La Universidad para Adultos BUAP (UpA) cumple una década como un espacio de inclusión, aprendizaje permanente y convivencia que busca eliminar barreras generacionales y acercar la educación superior a personas mayores de 25 años.
Desde su creación, la educación para adultos se ha desarrollado mediante talleres, cursos, diplomados y licenciaturas, con una oferta que permite a sus estudiantes continuar su preparación académica mientras mantienen sus actividades laborales y personales.
Hilda Ocaña Meléndez, coordinadora de la UpA, señaló que el proyecto universitario se ha consolidado desde 2016 como un referente nacional en materia de educación continua.
La iniciativa surgió como el Programa Universitario para Adultos 50 y Más y posteriormente evolucionó con el decreto aprobado por el Consejo Universitario en enero de 2020, cuando adoptó el nombre de Universidad para Adultos.
UpA BUAP espera recibir 2 mil alumnos en Otoño 2026
Durante sus primeros años, la Universidad para Adultos comenzó con cuatro cursos de educación continua y alrededor de 54 estudiantes. Para 2018, la oferta llegó a 18 cursos y más de 800 alumnos.
El crecimiento se frenó durante la pandemia, pero en 2021 la matrícula volvió a incrementarse hasta alcanzar mil 200 estudiantes. Actualmente, la UpA atiende a más de mil 300 personas por periodo.
Para el periodo Otoño 2026, la institución espera recibir alrededor de 2 mil estudiantes, quienes podrán elegir entre una oferta de 116 cursos distribuidos en distintas áreas de formación.
Los cursos están organizados en 11 áreas denominadas constelaciones, que abarcan temas relacionados con movimiento físico, salud, historia, arte, cocina y otras actividades. Al cursarlos de manera escalonada, los participantes pueden obtener un diplomado.
En 2023, la UpA amplió su oferta hacia la educación superior con tres licenciaturas: Innovación Emprendedora, Humanidades y Gestión de la Información. Recientemente egresó la primera generación de estos programas.

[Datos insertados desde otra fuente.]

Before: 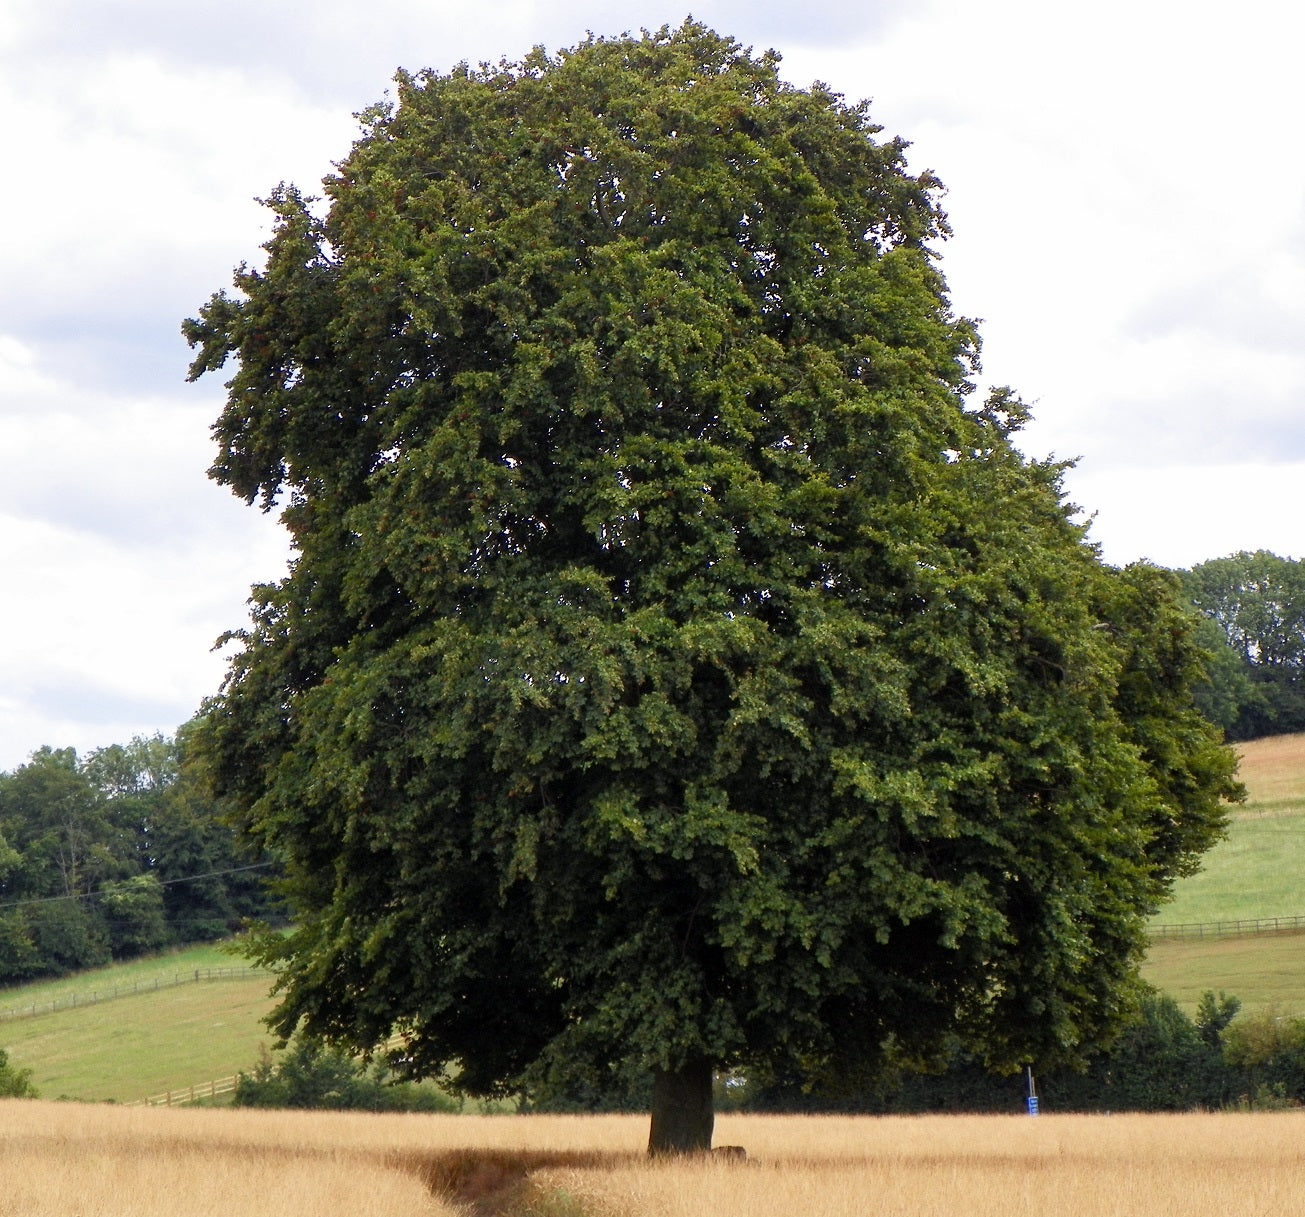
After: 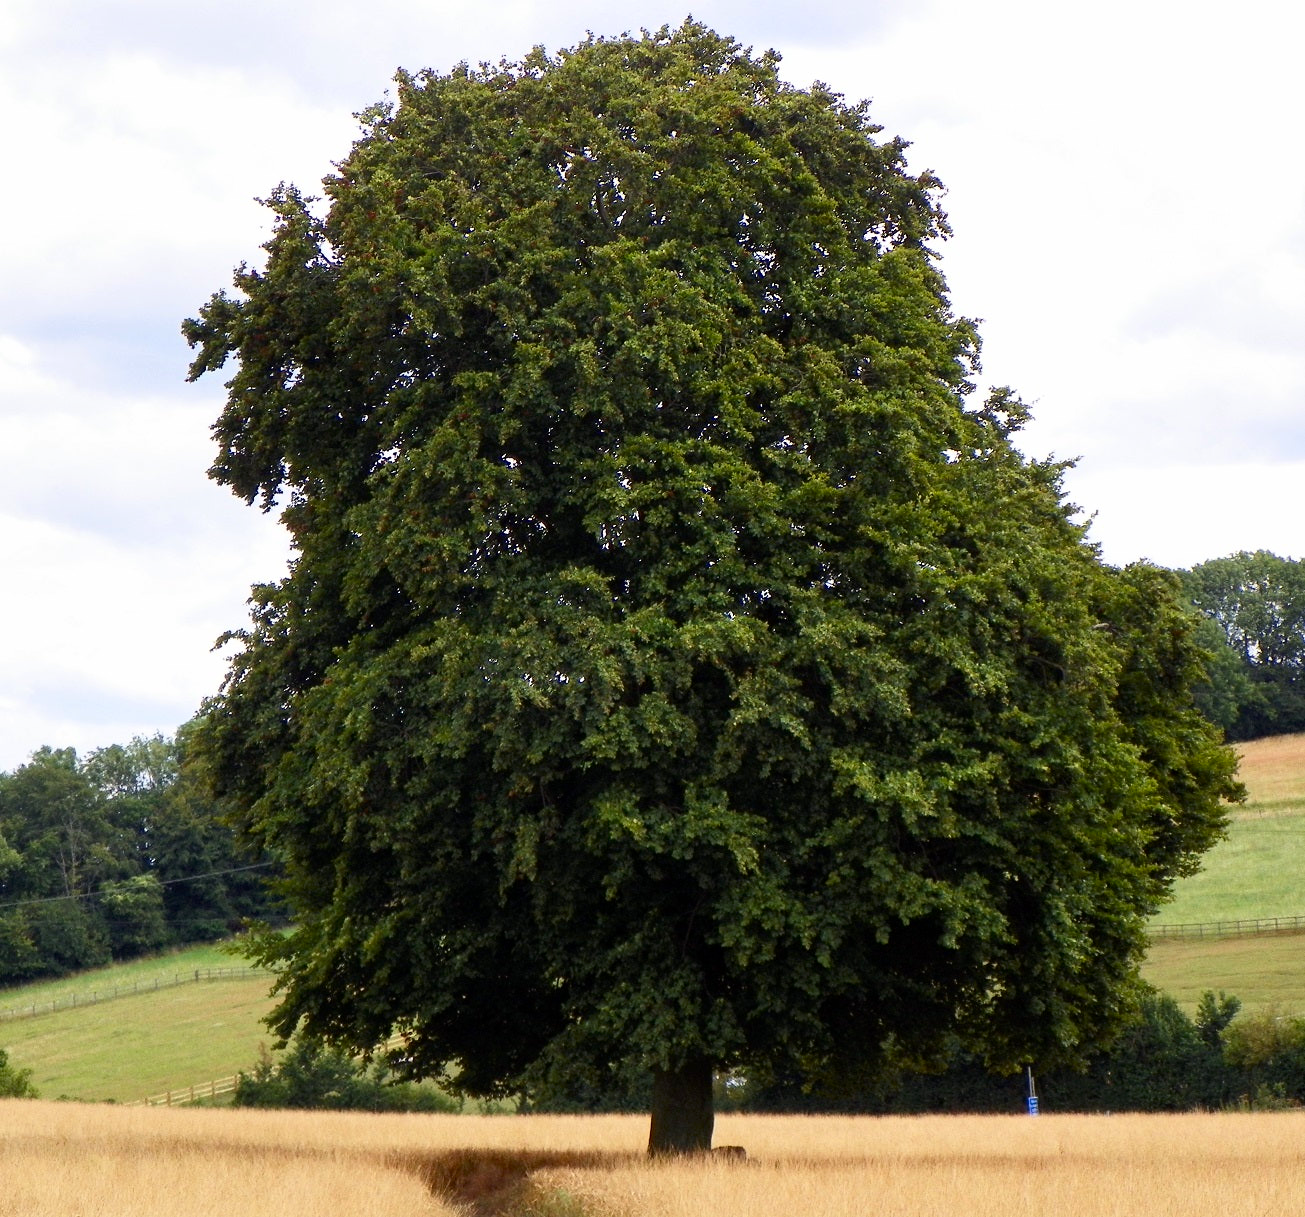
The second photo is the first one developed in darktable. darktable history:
haze removal: strength 0.1, compatibility mode true, adaptive false
contrast brightness saturation: contrast 0.15, brightness -0.01, saturation 0.1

La flexibilidad de los cursos representa una de las principales fortalezas de la oferta educativa BUAP, pues permite que personas que trabajan puedan continuar con su preparación académica.
A partir de este año, algunos cursos se imparten en el Complejo Cultural Universitario, con el propósito de facilitar el acceso y ofrecer espacios adecuados para la formación y capacitación de los estudiantes.
La mayoría de los alumnos tiene entre 45 y 87 años, por lo que la institución contempla condiciones adecuadas para su atención y seguridad durante las actividades académicas.
Más allá de las aulas, UpA crea comunidad
La Universidad para Adultos también se ha convertido en un espacio de convivencia, donde los estudiantes encuentran oportunidades para compartir experiencias y construir relaciones sociales.
“Ellos buscan estar en un espacio donde compartan de manera social. Buscan un refugio en la UpA para sentirse cobijados, acompañados”, explicó Hilda Ocaña Meléndez.
La coordinadora destacó además el papel de los docentes de la UpA, quienes no solo transmiten conocimientos, sino que también orientan y acompañan a los estudiantes en diferentes situaciones.
De cara a los próximos años, la institución busca ampliar su oferta de educación continua, fortalecer la vinculación con el sector productivo y llevar sus programas a los complejos regionales de la BUAP.
Entre sus objetivos también se encuentra reconfigurar la educación continua y formal mediante un sistema modular que permita la portabilidad de créditos, el reconocimiento de saberes previos y certificaciones intermedias por competencias.
Otro eje contempla la regionalización educativa, con la descentralización de licenciaturas y cursos de educación continua hacia sedes regionales del interior del estado de Puebla.
Asimismo, la UpA proyecta fortalecer la economía social, mediante la vinculación de proyectos estudiantiles con micro, pequeñas y medianas empresas, clústeres regionales y proyectos de desarrollo humano, salud comunitaria y sustentabilidad ambiental.
A 10 años de su creación, la Universidad para Adultos se consolida como una alternativa de educación no formal para grupos de edad no tradicionales y como un espacio para continuar aprendiendo, desarrollar talentos y fortalecer la participación social, cultural y cívica.